:: Directive ::
All that should appear is the run of lines from the one containing "скуством из ранијих" through the end of the records, each repeated exactly.

:: Records supplied ::

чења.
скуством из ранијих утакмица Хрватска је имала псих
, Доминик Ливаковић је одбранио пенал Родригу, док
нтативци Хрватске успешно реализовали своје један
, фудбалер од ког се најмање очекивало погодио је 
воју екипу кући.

:: Expected answer ::
скуством из ранијих утакмица Хрватска је имала псих
, Доминик Ливаковић је одбранио пенал Родригу, док
нтативци Хрватске успешно реализовали своје један
, фудбалер од ког се најмање очекивало погодио је 
воју екипу кући.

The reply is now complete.